Even Nakamura Asumiko herself is no exception, as cute and wholesome as the Doukyuusei movie was. A lot of people don’t know this, but her works often explore questionable, dark and really messed up topics (from age gap relationships between a teacher/student to rape or even incest). There are many ways and different angles to view this issue from. However, TLDR; nothing is purely good by all standards, problematic content can be enjoyed without acting on what you read or see in it, but understanding of the issues is important, feel free to enjoy the movie and the manga series, fiction is fiction, but please be responsible for your own actions.

Finally moving on to the review! Here’s some reasons why Doukyuusei is pretty great and you should read it nevertheless:

  • It portrays relationships to their smallest details and doesn’t dance around certain problems LGBT relationships face

Hikaru and Rihito’s relationship begins in high school and the two grow closer as Hikaru offers to help Rihito to practice singing. Not everything is sunshine and flowers however, as both deal with confusion and jealousy among other things in the package that is their first relationship ever. Hikaru gets jealous and questions Rihito’s motives to sing better, as if suspicious that’s doing it for the music teacher Harasen. The tables get flipped when Rihito storms off out of Hikaru’s concert cause he thought he was flirting with a girl as he traded emails with a girl. The manga clearly portrays fights and doesn’t choose sides (both characters mess up and patch things up), choosing healthy communication over dramatic big gestures or one sided guilt. It even mixes the healthy with the dramatic, as Hikaru shakes Rihito back into sense shouting about how worried he was when Rihito ignored him. Of course, these problems don’t always stick with exclusively with heterosexual couples, however one of the partners worrying over their gender is a pretty exclusive part. The atmosphere created in the story is light and heavy at the same time, the scenes move in rapid fashion, but linger on the important moments. We, as the reader, are just as on the edge of our seats as Rihito feels, until we get the reassurance in Hikaru proclaiming Rihito how much he loves him in the latter half.

▶ _Using the information_:
**A)** In the Doukyuusei review, what does Hikaru offer to help Rihito do?
**B)** Translate this sentence from the Doukyuusei review into Spanish: "Hikaru and Rihito’s relationship begins in high school and the two grow closer as Hikaru offers to help Rihito to practice singing."
**C)** Write the next part of the Doukyuusei review, picking up after its last sentence.

▶ _Exercise data_:
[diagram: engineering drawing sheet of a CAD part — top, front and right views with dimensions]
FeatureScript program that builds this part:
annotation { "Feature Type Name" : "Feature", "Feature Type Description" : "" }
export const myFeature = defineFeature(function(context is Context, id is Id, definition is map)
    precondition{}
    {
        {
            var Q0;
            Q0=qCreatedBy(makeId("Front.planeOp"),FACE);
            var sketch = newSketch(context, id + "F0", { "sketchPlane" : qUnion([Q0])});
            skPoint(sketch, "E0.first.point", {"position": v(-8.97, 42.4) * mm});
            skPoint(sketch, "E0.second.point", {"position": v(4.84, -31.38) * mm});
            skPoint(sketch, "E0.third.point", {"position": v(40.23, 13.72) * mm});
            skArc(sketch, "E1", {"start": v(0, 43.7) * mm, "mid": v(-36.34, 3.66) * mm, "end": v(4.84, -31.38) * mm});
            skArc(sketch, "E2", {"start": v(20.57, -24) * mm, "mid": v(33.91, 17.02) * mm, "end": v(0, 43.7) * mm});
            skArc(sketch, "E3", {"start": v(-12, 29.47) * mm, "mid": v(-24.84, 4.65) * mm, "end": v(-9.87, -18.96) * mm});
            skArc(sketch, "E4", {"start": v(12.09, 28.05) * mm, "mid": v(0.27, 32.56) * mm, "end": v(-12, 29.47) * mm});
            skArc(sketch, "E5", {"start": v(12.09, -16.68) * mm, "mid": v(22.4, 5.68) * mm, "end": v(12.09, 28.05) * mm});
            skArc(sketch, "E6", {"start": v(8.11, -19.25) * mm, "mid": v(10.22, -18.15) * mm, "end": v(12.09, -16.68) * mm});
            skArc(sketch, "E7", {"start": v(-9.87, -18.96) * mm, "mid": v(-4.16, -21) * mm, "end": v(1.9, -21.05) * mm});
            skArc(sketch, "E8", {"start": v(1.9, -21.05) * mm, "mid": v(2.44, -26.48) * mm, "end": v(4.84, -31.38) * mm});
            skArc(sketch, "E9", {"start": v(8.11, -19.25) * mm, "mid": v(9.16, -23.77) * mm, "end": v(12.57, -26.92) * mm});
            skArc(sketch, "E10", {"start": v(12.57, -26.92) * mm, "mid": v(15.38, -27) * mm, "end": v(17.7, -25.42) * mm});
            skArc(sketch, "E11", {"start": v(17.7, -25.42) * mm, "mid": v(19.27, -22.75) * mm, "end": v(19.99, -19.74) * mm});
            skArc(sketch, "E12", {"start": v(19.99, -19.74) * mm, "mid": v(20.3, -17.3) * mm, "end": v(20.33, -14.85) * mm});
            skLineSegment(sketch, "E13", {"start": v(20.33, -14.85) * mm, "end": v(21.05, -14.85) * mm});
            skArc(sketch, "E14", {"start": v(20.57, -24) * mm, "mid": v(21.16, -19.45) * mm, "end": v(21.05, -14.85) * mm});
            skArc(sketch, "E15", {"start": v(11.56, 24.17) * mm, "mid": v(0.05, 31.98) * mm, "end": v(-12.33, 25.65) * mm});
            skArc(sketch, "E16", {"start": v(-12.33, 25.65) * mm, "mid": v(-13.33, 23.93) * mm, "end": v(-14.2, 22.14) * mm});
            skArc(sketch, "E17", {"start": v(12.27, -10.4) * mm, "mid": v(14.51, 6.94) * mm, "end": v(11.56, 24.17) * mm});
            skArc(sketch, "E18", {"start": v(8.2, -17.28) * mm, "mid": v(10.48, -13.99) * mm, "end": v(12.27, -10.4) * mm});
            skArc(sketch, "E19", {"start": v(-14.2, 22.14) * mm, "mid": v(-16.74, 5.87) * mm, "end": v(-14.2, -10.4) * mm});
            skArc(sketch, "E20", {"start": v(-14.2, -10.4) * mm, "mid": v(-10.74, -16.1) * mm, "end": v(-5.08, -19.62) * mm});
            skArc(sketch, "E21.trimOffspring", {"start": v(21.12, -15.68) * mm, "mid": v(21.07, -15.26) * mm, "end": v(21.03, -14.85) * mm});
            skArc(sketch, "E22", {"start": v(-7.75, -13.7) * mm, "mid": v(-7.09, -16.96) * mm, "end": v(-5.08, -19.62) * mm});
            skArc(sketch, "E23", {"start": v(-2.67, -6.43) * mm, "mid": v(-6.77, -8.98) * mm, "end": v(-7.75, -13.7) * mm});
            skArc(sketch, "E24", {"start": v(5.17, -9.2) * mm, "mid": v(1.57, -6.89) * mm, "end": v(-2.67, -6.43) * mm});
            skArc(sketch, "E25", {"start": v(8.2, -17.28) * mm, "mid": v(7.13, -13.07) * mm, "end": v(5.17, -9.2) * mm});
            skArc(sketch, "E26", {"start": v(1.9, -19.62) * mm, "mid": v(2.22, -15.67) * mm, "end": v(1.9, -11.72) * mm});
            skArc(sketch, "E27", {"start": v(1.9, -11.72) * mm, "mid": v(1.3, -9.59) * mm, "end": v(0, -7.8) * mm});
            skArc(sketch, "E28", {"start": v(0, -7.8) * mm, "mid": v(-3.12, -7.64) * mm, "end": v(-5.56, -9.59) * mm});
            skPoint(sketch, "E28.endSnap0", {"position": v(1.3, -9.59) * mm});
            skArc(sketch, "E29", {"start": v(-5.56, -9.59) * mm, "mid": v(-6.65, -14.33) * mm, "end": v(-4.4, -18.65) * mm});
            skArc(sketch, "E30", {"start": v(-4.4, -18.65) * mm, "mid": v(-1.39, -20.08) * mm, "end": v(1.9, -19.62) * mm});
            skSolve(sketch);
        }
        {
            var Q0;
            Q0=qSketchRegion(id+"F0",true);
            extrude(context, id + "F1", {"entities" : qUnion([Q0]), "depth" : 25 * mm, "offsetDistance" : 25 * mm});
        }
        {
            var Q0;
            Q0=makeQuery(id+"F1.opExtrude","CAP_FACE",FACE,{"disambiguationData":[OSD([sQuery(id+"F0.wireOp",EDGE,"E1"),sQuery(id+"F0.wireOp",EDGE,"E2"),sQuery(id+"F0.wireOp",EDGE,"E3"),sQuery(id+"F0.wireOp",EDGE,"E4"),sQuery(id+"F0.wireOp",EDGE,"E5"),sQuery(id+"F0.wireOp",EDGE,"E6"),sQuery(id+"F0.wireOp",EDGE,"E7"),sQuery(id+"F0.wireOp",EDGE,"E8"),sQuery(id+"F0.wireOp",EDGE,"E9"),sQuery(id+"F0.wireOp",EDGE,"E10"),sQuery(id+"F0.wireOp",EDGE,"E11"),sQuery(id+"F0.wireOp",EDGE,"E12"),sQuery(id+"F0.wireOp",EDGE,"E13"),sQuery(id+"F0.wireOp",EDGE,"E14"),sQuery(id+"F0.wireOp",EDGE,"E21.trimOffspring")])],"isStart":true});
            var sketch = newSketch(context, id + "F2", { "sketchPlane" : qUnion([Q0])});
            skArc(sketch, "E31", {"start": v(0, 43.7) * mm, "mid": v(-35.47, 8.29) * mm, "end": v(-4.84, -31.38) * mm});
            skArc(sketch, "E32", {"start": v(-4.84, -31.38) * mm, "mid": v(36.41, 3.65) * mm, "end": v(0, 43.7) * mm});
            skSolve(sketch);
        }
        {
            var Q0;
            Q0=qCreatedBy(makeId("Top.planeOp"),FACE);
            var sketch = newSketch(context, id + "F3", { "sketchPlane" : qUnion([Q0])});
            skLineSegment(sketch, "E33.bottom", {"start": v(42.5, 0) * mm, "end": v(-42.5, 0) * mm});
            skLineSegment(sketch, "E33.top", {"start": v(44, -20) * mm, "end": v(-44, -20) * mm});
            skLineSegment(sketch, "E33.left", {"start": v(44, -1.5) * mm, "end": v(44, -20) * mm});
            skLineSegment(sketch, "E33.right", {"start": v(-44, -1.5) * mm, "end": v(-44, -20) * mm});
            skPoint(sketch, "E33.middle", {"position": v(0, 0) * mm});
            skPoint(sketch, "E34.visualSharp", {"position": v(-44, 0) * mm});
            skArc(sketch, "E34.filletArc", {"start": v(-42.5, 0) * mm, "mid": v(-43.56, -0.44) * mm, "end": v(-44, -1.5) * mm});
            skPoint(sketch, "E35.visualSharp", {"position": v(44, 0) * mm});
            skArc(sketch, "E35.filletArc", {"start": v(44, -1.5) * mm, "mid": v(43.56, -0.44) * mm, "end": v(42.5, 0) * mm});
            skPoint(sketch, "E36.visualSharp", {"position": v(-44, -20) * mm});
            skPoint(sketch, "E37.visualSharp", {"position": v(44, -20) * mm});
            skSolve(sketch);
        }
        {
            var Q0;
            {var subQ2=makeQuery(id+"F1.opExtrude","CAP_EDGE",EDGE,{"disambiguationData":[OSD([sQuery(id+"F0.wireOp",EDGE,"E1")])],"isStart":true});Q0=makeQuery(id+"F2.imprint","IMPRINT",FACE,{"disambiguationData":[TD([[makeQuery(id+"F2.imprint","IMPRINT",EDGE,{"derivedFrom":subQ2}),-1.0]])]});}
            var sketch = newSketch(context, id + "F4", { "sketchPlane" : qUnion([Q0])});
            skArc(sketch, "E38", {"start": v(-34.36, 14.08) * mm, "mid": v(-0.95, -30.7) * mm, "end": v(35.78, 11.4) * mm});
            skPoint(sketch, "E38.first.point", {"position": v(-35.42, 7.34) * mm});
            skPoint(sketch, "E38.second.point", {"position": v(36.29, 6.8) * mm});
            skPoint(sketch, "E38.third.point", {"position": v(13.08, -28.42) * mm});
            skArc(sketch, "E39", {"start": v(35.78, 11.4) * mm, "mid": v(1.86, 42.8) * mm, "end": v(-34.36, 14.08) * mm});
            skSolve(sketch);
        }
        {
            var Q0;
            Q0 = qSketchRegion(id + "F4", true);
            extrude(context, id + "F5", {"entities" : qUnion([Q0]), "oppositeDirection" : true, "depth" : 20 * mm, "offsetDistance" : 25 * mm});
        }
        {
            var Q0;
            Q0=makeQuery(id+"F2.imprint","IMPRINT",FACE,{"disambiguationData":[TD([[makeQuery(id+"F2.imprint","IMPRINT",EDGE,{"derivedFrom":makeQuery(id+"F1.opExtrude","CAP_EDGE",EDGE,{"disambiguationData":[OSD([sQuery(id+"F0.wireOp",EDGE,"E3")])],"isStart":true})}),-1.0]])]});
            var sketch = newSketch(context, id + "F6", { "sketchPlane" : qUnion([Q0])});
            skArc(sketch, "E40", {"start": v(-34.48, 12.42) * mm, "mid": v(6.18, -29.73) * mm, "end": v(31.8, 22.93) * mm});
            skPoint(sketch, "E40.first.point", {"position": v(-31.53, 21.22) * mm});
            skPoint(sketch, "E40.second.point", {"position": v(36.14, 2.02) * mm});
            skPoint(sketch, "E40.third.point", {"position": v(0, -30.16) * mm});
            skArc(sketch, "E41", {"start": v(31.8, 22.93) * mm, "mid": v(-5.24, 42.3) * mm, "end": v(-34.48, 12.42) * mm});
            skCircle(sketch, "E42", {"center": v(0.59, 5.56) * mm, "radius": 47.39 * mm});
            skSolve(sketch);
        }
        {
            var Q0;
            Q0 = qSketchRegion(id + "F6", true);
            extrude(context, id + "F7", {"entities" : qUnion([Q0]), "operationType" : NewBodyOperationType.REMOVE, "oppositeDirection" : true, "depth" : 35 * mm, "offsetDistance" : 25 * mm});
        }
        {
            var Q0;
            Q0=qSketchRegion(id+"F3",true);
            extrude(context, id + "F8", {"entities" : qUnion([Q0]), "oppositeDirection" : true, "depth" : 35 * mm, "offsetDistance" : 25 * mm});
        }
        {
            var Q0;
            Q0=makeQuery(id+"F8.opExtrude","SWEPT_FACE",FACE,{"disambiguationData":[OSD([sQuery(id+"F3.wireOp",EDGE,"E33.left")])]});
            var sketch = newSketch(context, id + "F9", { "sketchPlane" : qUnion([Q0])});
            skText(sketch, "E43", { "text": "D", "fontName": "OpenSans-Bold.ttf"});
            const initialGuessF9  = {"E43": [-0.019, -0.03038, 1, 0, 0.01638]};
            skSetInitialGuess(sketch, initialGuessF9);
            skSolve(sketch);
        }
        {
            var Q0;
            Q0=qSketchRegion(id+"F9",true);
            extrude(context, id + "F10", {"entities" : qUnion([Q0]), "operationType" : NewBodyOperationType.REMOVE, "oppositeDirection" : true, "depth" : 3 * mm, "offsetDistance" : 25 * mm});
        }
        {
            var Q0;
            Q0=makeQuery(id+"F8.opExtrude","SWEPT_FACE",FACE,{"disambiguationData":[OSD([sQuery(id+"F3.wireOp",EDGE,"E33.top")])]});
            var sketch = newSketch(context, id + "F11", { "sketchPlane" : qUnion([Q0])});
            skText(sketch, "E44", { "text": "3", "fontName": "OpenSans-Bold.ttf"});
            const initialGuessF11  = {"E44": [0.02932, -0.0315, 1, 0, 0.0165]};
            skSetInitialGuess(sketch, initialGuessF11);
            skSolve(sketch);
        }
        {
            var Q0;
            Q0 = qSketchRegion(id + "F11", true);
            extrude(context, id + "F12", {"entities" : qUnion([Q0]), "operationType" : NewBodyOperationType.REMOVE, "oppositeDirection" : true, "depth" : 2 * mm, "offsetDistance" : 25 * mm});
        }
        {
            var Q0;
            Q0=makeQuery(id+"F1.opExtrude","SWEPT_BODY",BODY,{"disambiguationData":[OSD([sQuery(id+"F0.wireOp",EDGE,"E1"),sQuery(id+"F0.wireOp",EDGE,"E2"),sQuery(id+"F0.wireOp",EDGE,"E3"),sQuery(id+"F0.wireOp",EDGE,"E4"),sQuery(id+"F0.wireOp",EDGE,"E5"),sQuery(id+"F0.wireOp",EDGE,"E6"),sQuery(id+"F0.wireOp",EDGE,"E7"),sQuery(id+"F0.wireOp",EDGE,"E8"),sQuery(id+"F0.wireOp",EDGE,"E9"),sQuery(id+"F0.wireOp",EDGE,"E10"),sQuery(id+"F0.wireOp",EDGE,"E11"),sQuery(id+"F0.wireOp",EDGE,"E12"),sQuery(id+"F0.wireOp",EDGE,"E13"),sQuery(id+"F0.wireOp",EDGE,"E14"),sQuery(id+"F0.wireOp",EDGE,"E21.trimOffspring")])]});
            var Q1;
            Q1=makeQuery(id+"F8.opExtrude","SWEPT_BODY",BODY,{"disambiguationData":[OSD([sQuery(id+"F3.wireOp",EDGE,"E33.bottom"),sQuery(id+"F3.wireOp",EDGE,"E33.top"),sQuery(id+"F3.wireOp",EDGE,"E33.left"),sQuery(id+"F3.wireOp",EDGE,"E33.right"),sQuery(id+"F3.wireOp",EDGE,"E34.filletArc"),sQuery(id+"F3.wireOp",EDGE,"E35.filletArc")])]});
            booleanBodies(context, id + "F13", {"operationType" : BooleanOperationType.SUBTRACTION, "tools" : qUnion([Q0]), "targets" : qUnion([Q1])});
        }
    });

▶ _Responses per task_:
**A)** Practice singing.

**B)** La relación entre Hikaru y Rihito comienza en la preparatoria, y los dos se van acercando cuando Hikaru se ofrece a ayudar a Rihito a practicar canto.

**C)**
  • The art style is unique and mesmerizing, the first BL that completely dragged me into the story

The visual appeal of both the manga and the movie are attention grabbing images that amplify the more romantic and poignant scenes of the pair’s relationship, especially with its carefully crafted expressions of confusion, hurt or shock. Nakamura Asumiko’s unique style and way of anatomy is something that can be taken note of in all of her works. It adds charm to the comedy of the series with more simple expressions, but remains beautiful as need be. The Doukyuusei series were the first that I ever got invested into and the unique art style played a large part in it. The character designs are attractive to look at and the manga panels are flow well with the tone of the scene that is being portrayed. The covers are noteworthy as a clever way of portraying both the careful dynamic of the pair and the beauty of the art.

Hikaru’s and Rihito’s dynamic in the story is interesting, as one starts up with a more passive role, reminiscent of the traditional “uke” character. He retracts from Hikaru’s advances and worried about their relationship and his own worth. He’s unsure as opposed to Hikaru who’s bubbly and wears his emotions on his sleeve. Nevertheless, Rihito opens up to Hikaru and the two strenghten their relationship at the end of volume 1, as both decide to try harder for each other’s sake.

Doukyuusei portrays the start of the love story that stems from a chance encounter. It’s a sweet story that pays attention to both parties and their romantic scenes and feelings towards each other are not brushed under the rug for laughs or pushed as confusion. In my humble opinion, the Doukyuusei series is worth the both the praise and the attention that it gets.

3 thoughts on “#PrideMonth2020 special; Why the Doukyuusei series will always be special for me, but also my view on problematic media

  1. Yes! I love Nakamura Asumiko’s way of exploring and the style of storytelling, their previous works were what actually got me into watching Doukyuusei. Also, fiction as a medium and its relation to reality is a very compelling topic, thank you for writing this piece!